Dostoïevski Le roman du corps

Eltchaninoff Michel

MILLON





Extrait



Extrait de l'introduction

Dostoïevski a été enseveli sous le poids de sa gloire. Durant presque un siècle, des années 1880 à 1970 à peu près, il a passionné les philosophes du monde entier. Une grande partie des penseurs russes, mais également Nietzsche, Freud, Heidegger, Wittgenstein, Bataille, Camus, Levinas, Ricoeur, pour n'en citer que quelques-unes, ont subi son influence.

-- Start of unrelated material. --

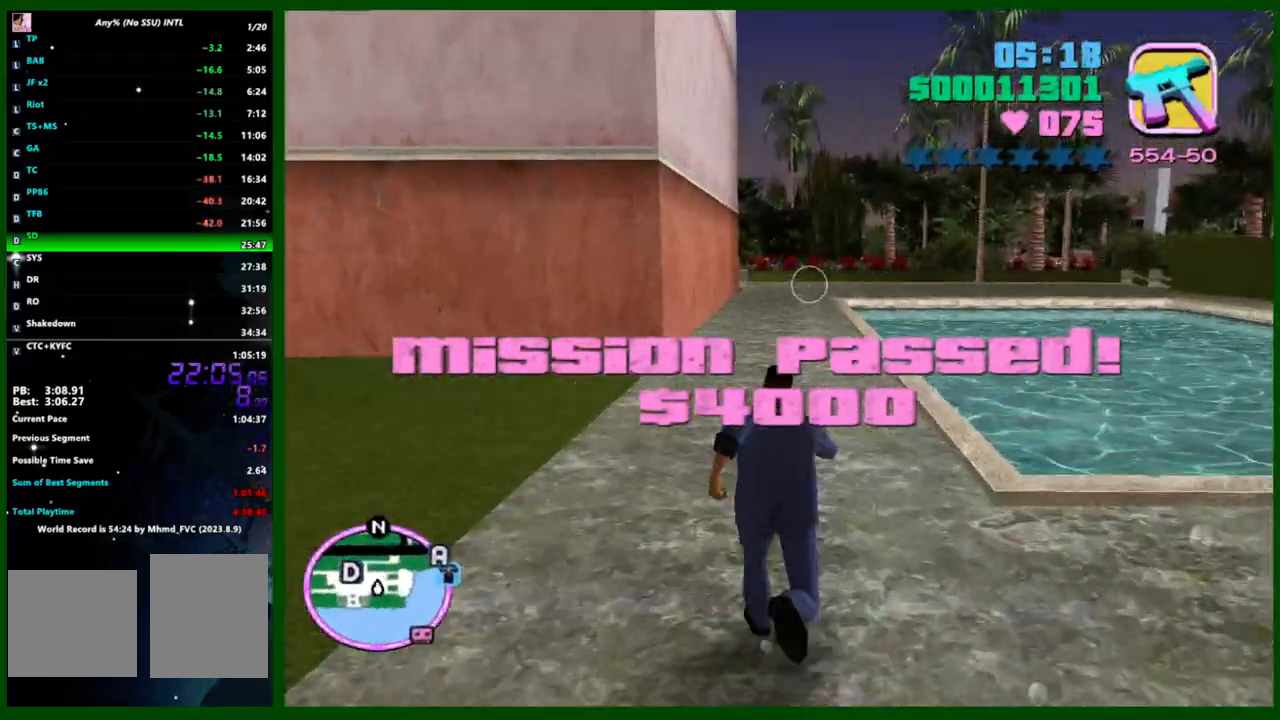
{"keys": ["w"], "mouse": [], "events": [[17, "shift", "down"], [100, "shift", "up"], [200, "mouse_middle", "down"], [200, "shift", "down"], [283, "mouse_middle", "up"], [283, "shift", "up"], [333, "shift", "down"], [383, "mouse_middle", "down"], [417, "shift", "up"], [483, "mouse_middle", "up"]]}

Des écrivains, des théologiens, des théoriciens de la littérature et des sémiologues ont également été inspirés par son oeuvre. Depuis, Crime et châtiment, L'Idiot, Les Démons ou Les Frères Karamazov fascinent toujours les lecteurs. Le succès de la nouvelle traduction en français de son oeuvre par André Markowicz aux éditions Acte Sud (collection Babel) ou les multiples adaptations théâtrales et cinématographiques en témoignent. Mais le romancier a pratiquement disparu du champ de la pensée. Il faut dire que Dostoïevski a presque été trop étudié et surinterprété. On a vu en lui un psychologue des profondeurs, un théoricien du mal radical, un métaphysicien de la liberté, un penseur de l'altérité, un prophète du totalitarisme, le chef de file d'un christianisme revivifié, un rénovateur de la poétique romanesque. Chacun a trouvé dans ses romans la clé ou l'illustration de ses propres théories. Mais peu nombreux sont ceux qui ont respecté la spécificité de son art. Il faut en effet rappeler cette évidence presque oubliée par les philosophes : Dostoïevski est un romancier. Si l'on veut découvrir un sens universel à son oeuvre, il faut aller le chercher dans une certaine manière de raconter des histoires et de faire exister des personnages à travers l'écriture. La plupart de ses interprètes l'ont au contraire abordé par le biais des idées exprimées par ses héros, les abstrayant de leur matériau narratif. Les rares qui, comme Bakhtine, ont compris que confondre des romans et des traités théoriques était une fausse piste, n'ont pas exploré jusqu'au bout le sens philosophique de cette démarche.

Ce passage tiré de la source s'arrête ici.